The falling snow painted a layer of clean on the city. Henry didn’t have time to take in the loveliness of it all. He did notice the two children holding hands and spinning around, mouths open, laughing as they drank in the flakes. Their parents watched with the pride. He assumed they were tourists from Florida, real New Yorkers, just hunkered down and got on with their day.

Henry walked down the street towards his car. He had his eyes open for the thugs, though he couldn’t imagine that they would have guessed where he was heading. His pace was brisk, but not so much so, that it looked out of place. It was still early enough that rush hour hadn’t started, so Henry expected that he might be able to get out of the city without too much fuss. He was right. He headed north and ninety minutes later he was pulling up the lane at the Alexander house. It was a modest, but elegant place, set back in the woods.

Henry’s tracks were the only ones in the snow. He felt a bit better. He still couldn’t be sure though. All he knew for sure is that nobody had driven up the dive in the last hour or so. There didn’t seem to be any lights on. He got out of the car, turned up his collar, and with one hand on his hat, used the other to knock. He waited. No sound, no movement, just silence and the feeling of dread welling up deep inside of him. He knocked louder. When he began pounding his fists on the door, his mind was racing, and fear was replacing the dread.

There wasn’t any sound, no wind, no storm, just the millions of flakes streaming down, narrowing the world to a space of about 20 feet. If it got any worse, Henry wouldn’t even be able to see his car. He didn’t know what he should do next. The barely audible creek of the door handle was deafening. Harry spun around to see the door open just enough for him to see two eyes peering out. As soon as Luna saw who it was, she flung the door open and yelped, “Henry”. He was so relieved. She waved for him to come in and as soon as he crossed the threshold, she threw her arms around him.

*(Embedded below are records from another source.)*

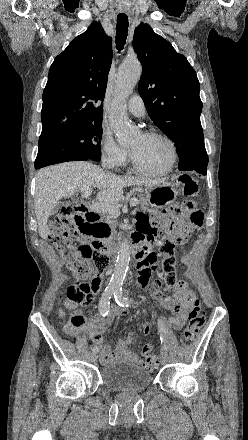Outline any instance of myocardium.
Returning <instances> with one entry per match:
<instances>
[{"mask_svg": "<svg viewBox=\"0 0 248 440\" xmlns=\"http://www.w3.org/2000/svg\"><path fill=\"white\" fill-rule=\"evenodd\" d=\"M143 135L146 136V137H156V138L163 139L169 145V147H170L171 159H170V162H169L167 168H165L164 170H161V171H148V170H145V169L141 168L138 165V163L136 162V160L134 158V154L131 151L130 158H131L132 169L136 173L141 174L143 176H147V177H163V176H166L169 173H171L172 170L174 169V167L176 165V162H177V159H178V150H177L175 142L168 135H166L165 133L160 132V131H156V130L147 131V132L143 133Z\"/></svg>", "mask_w": 248, "mask_h": 440, "instance_id": "f54148a6", "label": "myocardium"}]
</instances>
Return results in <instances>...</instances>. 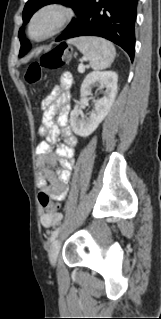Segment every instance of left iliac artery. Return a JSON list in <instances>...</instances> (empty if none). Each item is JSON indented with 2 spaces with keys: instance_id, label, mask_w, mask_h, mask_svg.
<instances>
[{
  "instance_id": "obj_1",
  "label": "left iliac artery",
  "mask_w": 161,
  "mask_h": 319,
  "mask_svg": "<svg viewBox=\"0 0 161 319\" xmlns=\"http://www.w3.org/2000/svg\"><path fill=\"white\" fill-rule=\"evenodd\" d=\"M60 229H61V227H58V228H56V229L52 232L51 237H50V241H51V242L57 237V235H58Z\"/></svg>"
}]
</instances>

“Henry! I have been so alone and afraid. I am so glad you are here. Have you found daddy?”

Henry returned the hug. He couldn’t help but notice how warm she was and how nice it felt to hold her. It was a good hug. “I haven’t found him yet, but I have found another clue. I will tell you all about it. But right now we need to leave.”

“In this storm?” she said, looking up at him. Her eyes were warm, but there was a bit of fear around the edges.

“Yes, I am afraid so. I have a house. Nobody knows about it. My neighbors don’t know who I really am. It is a good place. You will be safe there.

“I feel safe with you.” She hugged him again.

“Ok, now go pack a bag. Do it quickly, the storm is not going to let up, and we need to get on our way.”

Henry watched her walk up the stairs and he stood in front of the fire to knock the chill off. He was trying to think one step ahead. It seemed like a run of good luck that nobody had gone after Luna yet. He wondered if they were on their way. He put out the fire after lighting a couple candles. Luna had been napping on the couch. He folded the blanket and put it on the arm of the sofa. Henry walked to the front door and peered out the window. He could barely see the car. He heard Lulu coming down the stairs when he saw the headlights. He stepped away from the window, and instinctively felt for the six shot cobra under his jacket. He didn’t want to get in a shoot out though. He was certain that they would have a lot more firepower. Their car pulled up behind Henrys. Henry grinned and put the chain across the door.
He whispered to Luna, “There are some dangerous people outside. Soon they will be inside. We need another way out?”

“Who’s out there?” She sounded frightened.

“I will tell you when we are safe. Now where are the doors?”

There was a pounding at the front door, someone was trying the handle.

“There is a back door to the patio, and the side door by the kitchen.”

“Side door will do.” Henry said, taking her by the hand.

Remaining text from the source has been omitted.